Condições para cultivar o foco
Assim como uma planta precisa de luz, água e solo fértil, o foco depende de condições concretas. Entre as mudanças que Hari relata em sua própria vida e os achados de especialistas, alguns elementos se destacam:
- Evitar a troca constante de atenção, reduzindo o excesso de tarefas e estímulos; 
- Criar limites para o uso de tecnologias projetadas para capturar nossa atenção e tempo; 
- Estimular o brincar espontâneo nas crianças — base para atenção e resiliência futuras (achei esse capítulo especialmente interessante); 
- Priorizar o sono, não como luxo, mas como um alicerce biológico da atenção; 
- Deixar a mente divagar em momentos livres, fundamentais para o cérebro efetivar conexões entre o que aprendeu e/ou criou; 
- Manter hábitos que sustentem a saúde do corpo e do cérebro, como exercícios físicos e uma boa alimentação. 

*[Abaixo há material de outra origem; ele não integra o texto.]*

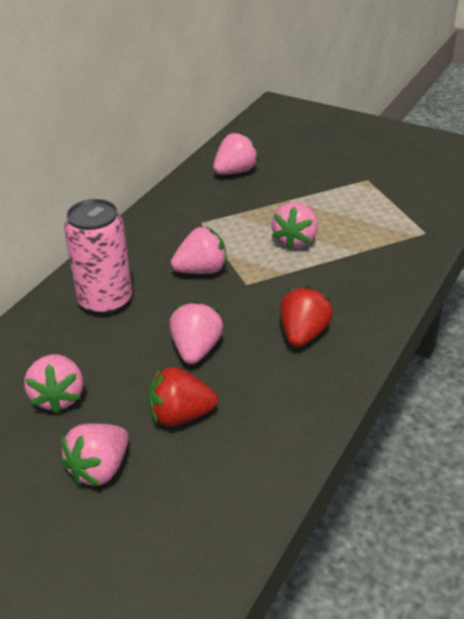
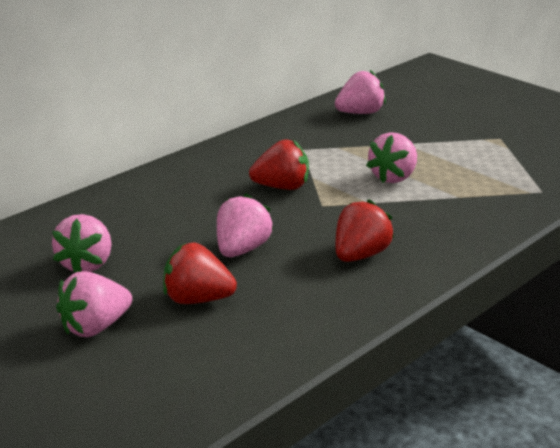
camera: 15 degrees right, 10 degrees down
pink can [64,199,132,315] -> none
pink strawberry [171,227,227,274] -> red strawberry [249,139,309,190]

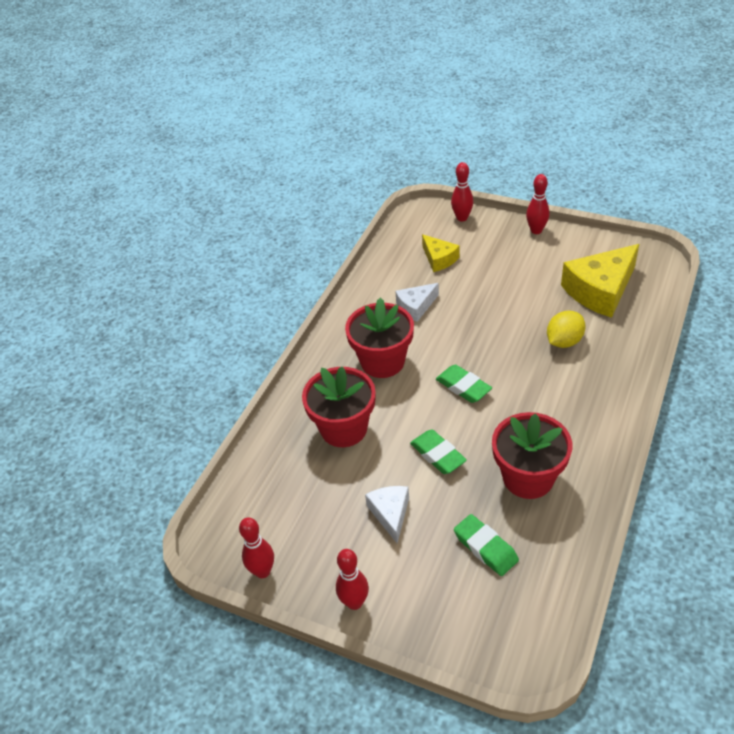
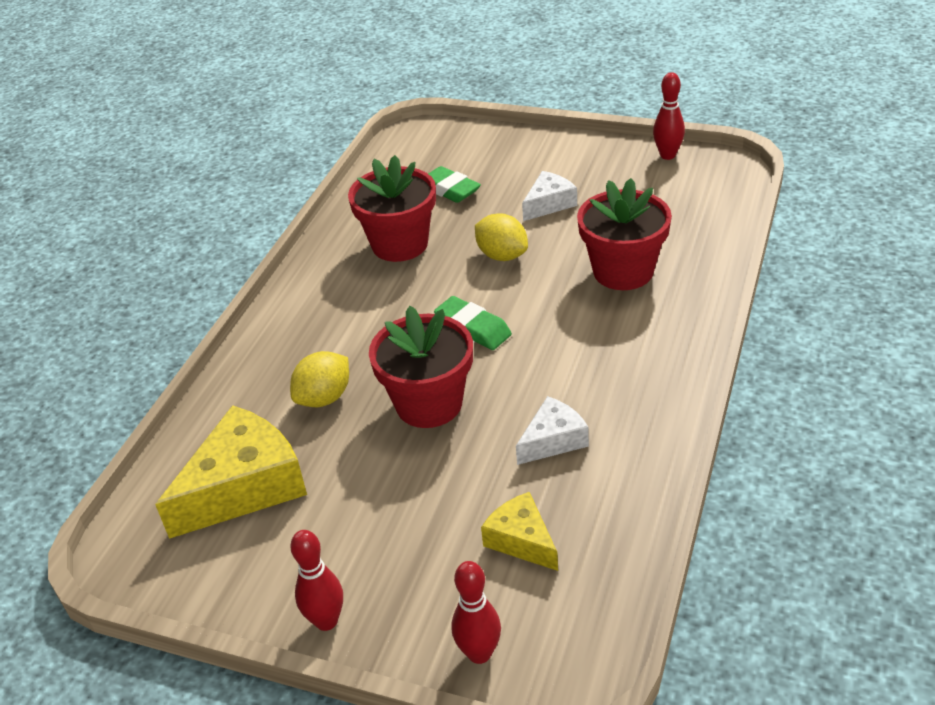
camera: 175 degrees right, 5 degrees down
red bowling pin [336,549,369,610] -> none
red flower pot [345,297,414,378] -> red flower pot moved to [369,306,473,428]
white cheese [365,486,409,543] -> white cheese turned 120 degrees counterclockwise [522,171,577,221]
green eraser [410,430,467,474] -> yellow lemon [475,213,528,261]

Esses elementos não são “dicas de produtividade”, mas práticas fundamentais para cuidar de um recurso escasso: nossa capacidade de viver presentes e conectados com o que importa.
A rebelião da atenção
Cuidar do foco é mais do que uma questão individual: é uma escolha também coletiva e cultural. Hari propõe que façamos algo enquanto sociedade para cuidar desse recurso que vem sendo explorado pelas maiores corporações do mundo.
Isso significa não aceitar a lógica da dispersão como inevitável e repensar os ambientes em que vivemos e trabalhamos — desde os espaços físicos até os fluxos de comunicação, metas e indicadores. Organizações têm um papel central nisso: podem ser espaços que sabotam a atenção ou que a cultivam intencionalmente. Quando criamos esses ambientes, cultivamos não só a produtividade que organizações tanto buscam, mas também a saúde, a criatividade e o sentido.
Por isso, vale a reflexão: sua empresa está promovendo condições para que as pessoas possam focar no que importa?
Criar contextos que favoreçam a atenção é um ato estratégico. E, mais importante do que isso: é um ato de cuidado com as pessoas. 
Por isso, trate a atenção como uma planta rara. Cuide, regue, e – sobretudo – proteja. 
Referências
- Hari, Johann. Stolen Focus: Why You Can't Pay Attention—and How to Think Deeply Again. 2022. 
- Csikszentmihalyi, Mihaly. Flow: The Psychology of Optimal Experience. 1990.